Raydo
Overview

Workspace Structure

The main areas inside Raydo Desktop and what each one is for.

When you first open Raydo, you do not need to understand every screen. The main path is simple: start work first, then bring in roles, skills, workflows, and controls as you need them.

The areas you will use most often

Dashboard

The place to check the big picture. Useful for seeing what is active, what needs attention, and whether the system looks healthy.

Inbox

The place for follow-up work. Useful for bringing back items that still need action instead of leaving everything buried inside chat history.

Chat

The place to start a task. You can begin directly, or start with role, skill, or workflow context when you want stronger structure.

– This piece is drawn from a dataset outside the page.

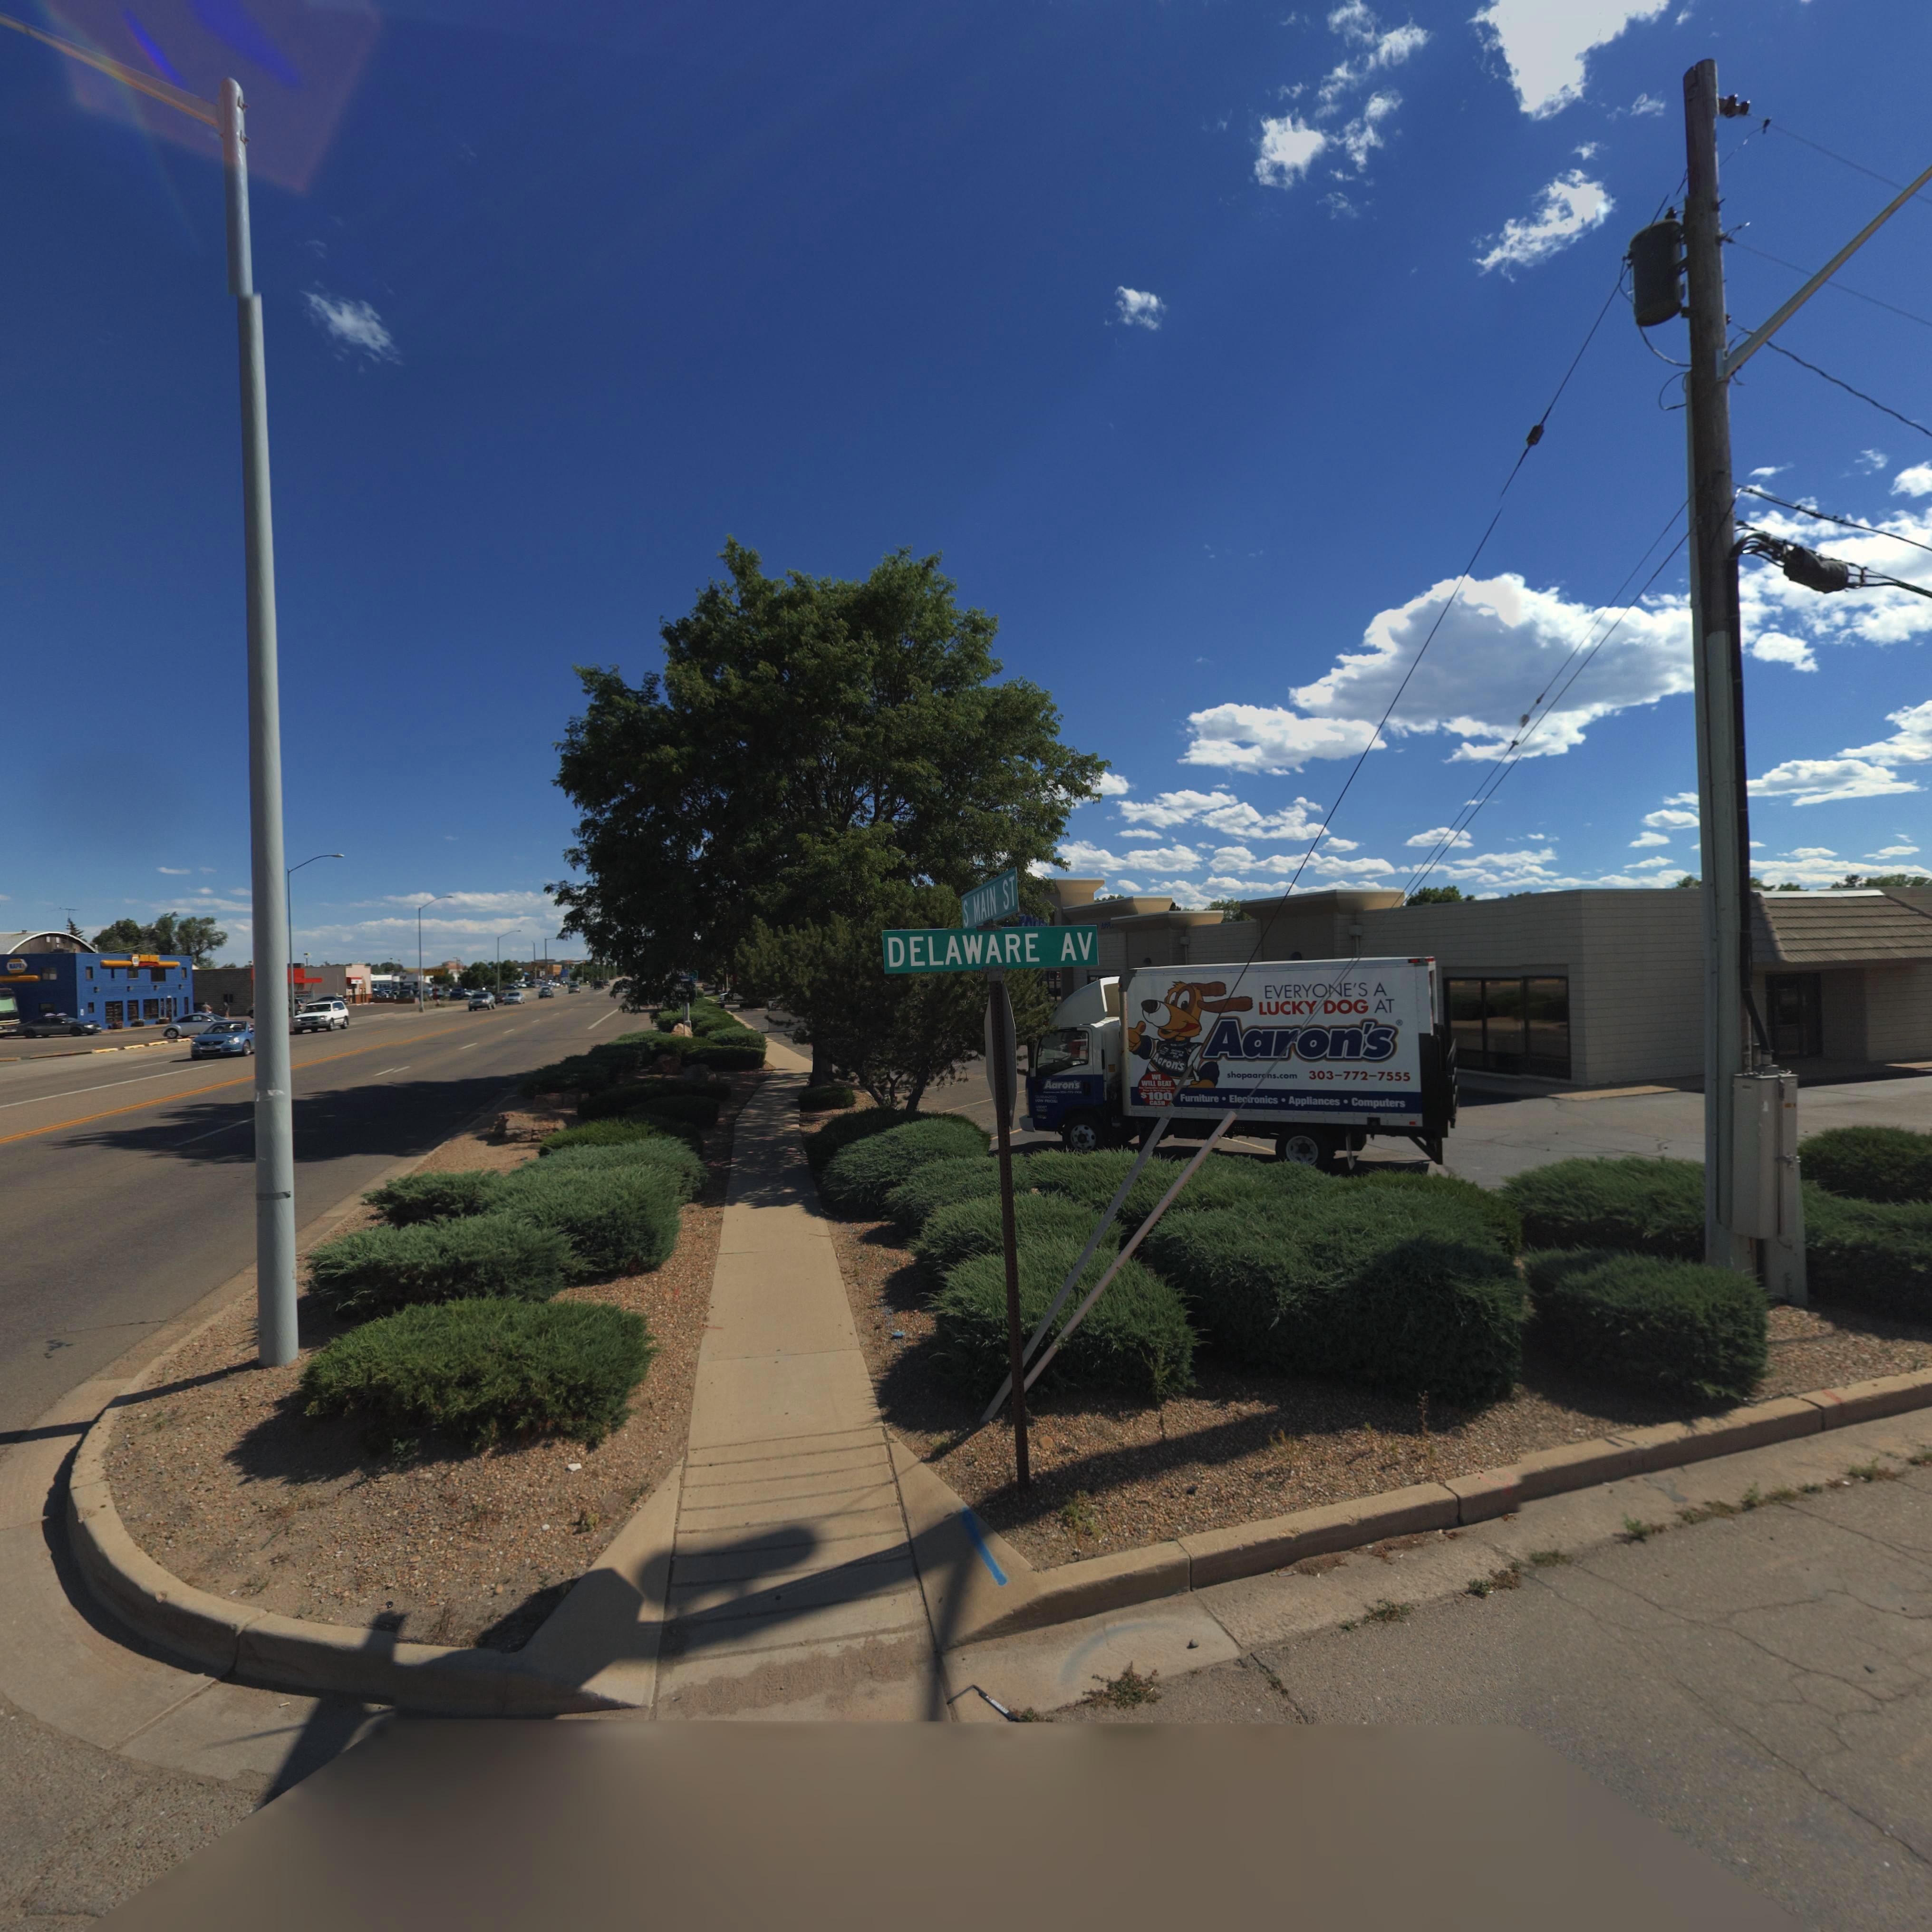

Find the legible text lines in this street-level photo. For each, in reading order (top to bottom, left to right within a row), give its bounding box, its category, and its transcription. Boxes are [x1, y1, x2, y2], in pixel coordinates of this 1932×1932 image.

The areas for structure and assets

Projects / Organizations / Roles

These pages help define the work context and responsibility structure. They become more useful once your usage starts to settle into patterns.

Templates / Skills / Workflows

These pages help you keep methods. They are where repeatable roles, reusable capabilities, and fixed paths start to take shape.

The areas for execution and control

Runs / Approvals

These pages help you review execution and key confirmation points. They matter more once work volume grows or collaboration becomes more involved.

Channels / AI / MCP

These pages connect models, tools, outside entry points, and runtime methods. They support the workspace, but most users do not need to master them on day one.

Settings

The place for account info, preferences, system details, and basic configuration.

A practical order to learn it

  1. Start in Chat and get a first result
  2. Check Dashboard and Inbox to see how work continues
  3. Add Roles, Skills, and Workflows when patterns start repeating
  4. Move into Runs, Approvals, Channels, AI, and MCP when you need more control

If you see focused and full

These are not two different products. They are two levels of information density inside the same workspace. New users do not need to open everything at once.